▸ RECORDS FOR THIS EXERCISE
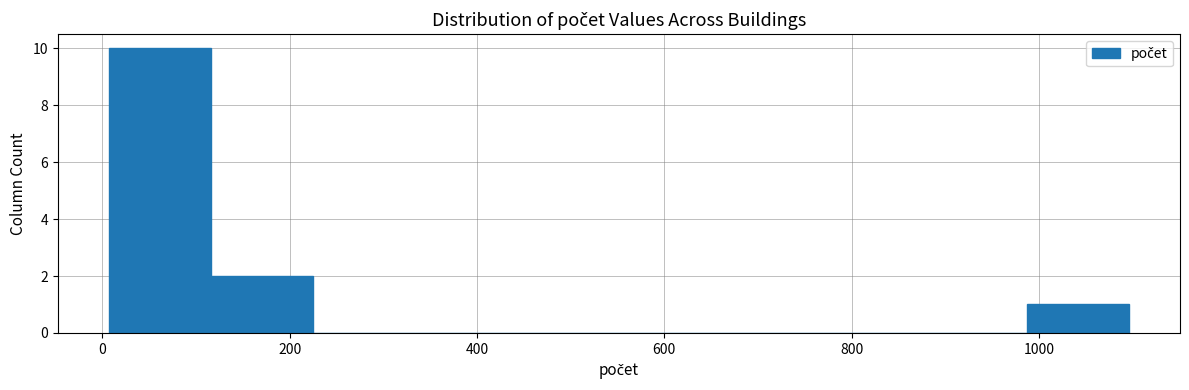

Which range on the x-axis has the tallest bar?

0 to 120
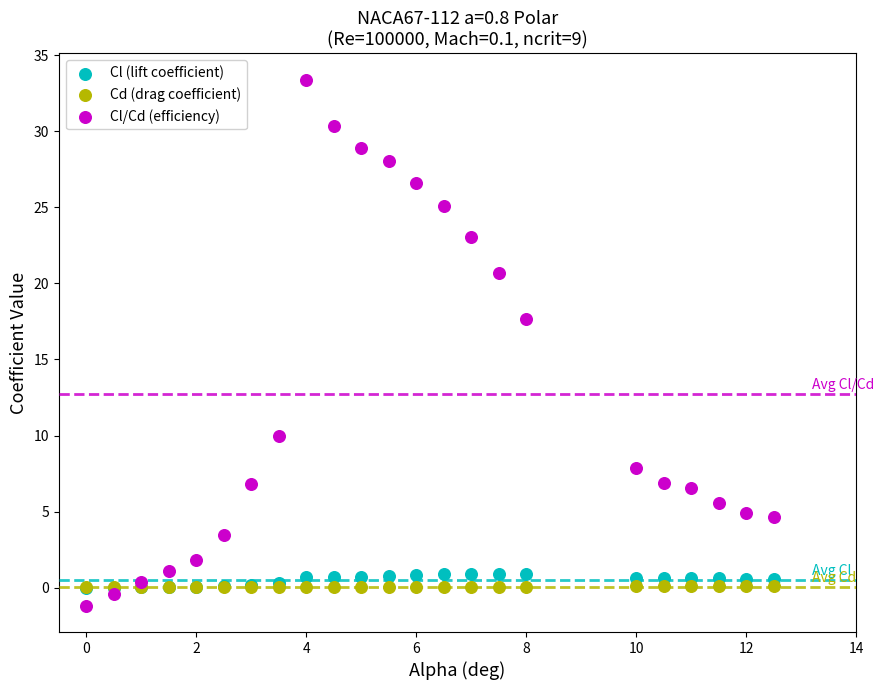

Which series contains the lowest Y value?

Cl/Cd (efficiency)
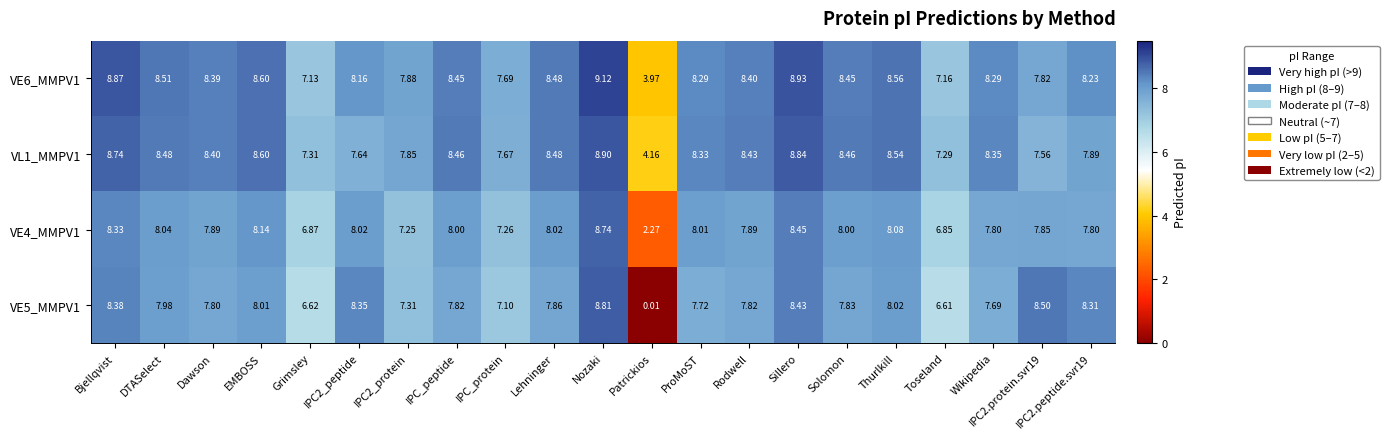

At which label does VE5_MMPV1 reach its minimum?

Patrickios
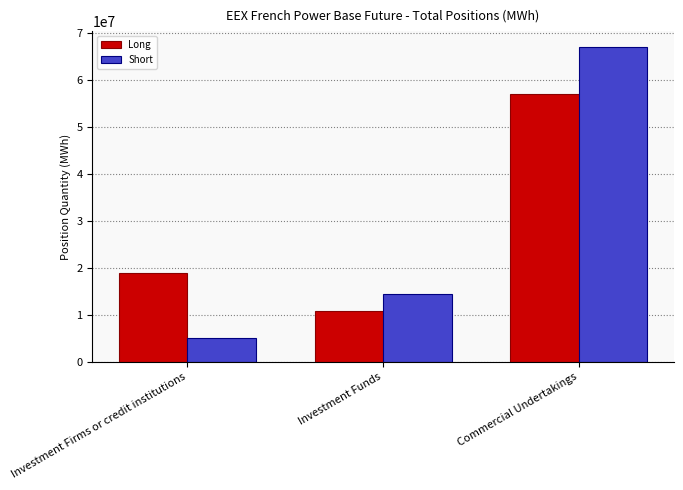

At which category is the sum across all series the highest?

Commercial Undertakings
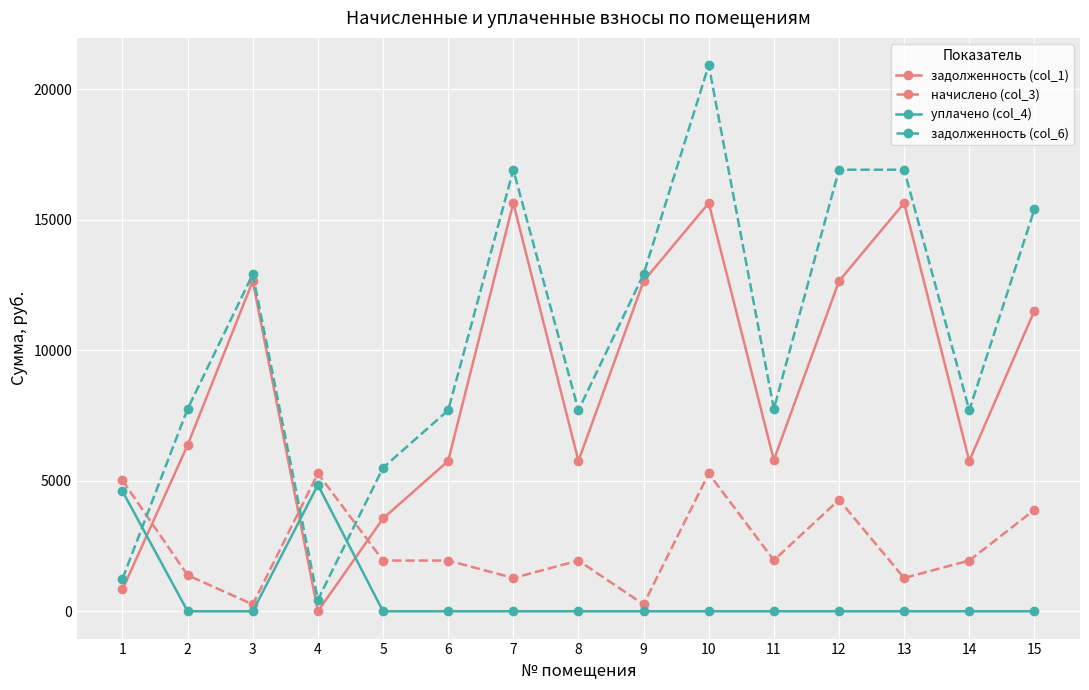

True or false: начислено (col_3) has a value of 3202.4 at 11.

False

▸ INSTRUCTIONS TO FOLLOW
Reproduce all of the data above verbatim, but omit the pictures.

▸ RESPONSE
Which range on the x-axis has the tallest bar?

0 to 120

Which series contains the lowest Y value?

Cl/Cd (efficiency)

At which label does VE5_MMPV1 reach its minimum?

Patrickios

At which category is the sum across all series the highest?

Commercial Undertakings

True or false: начислено (col_3) has a value of 3202.4 at 11.

False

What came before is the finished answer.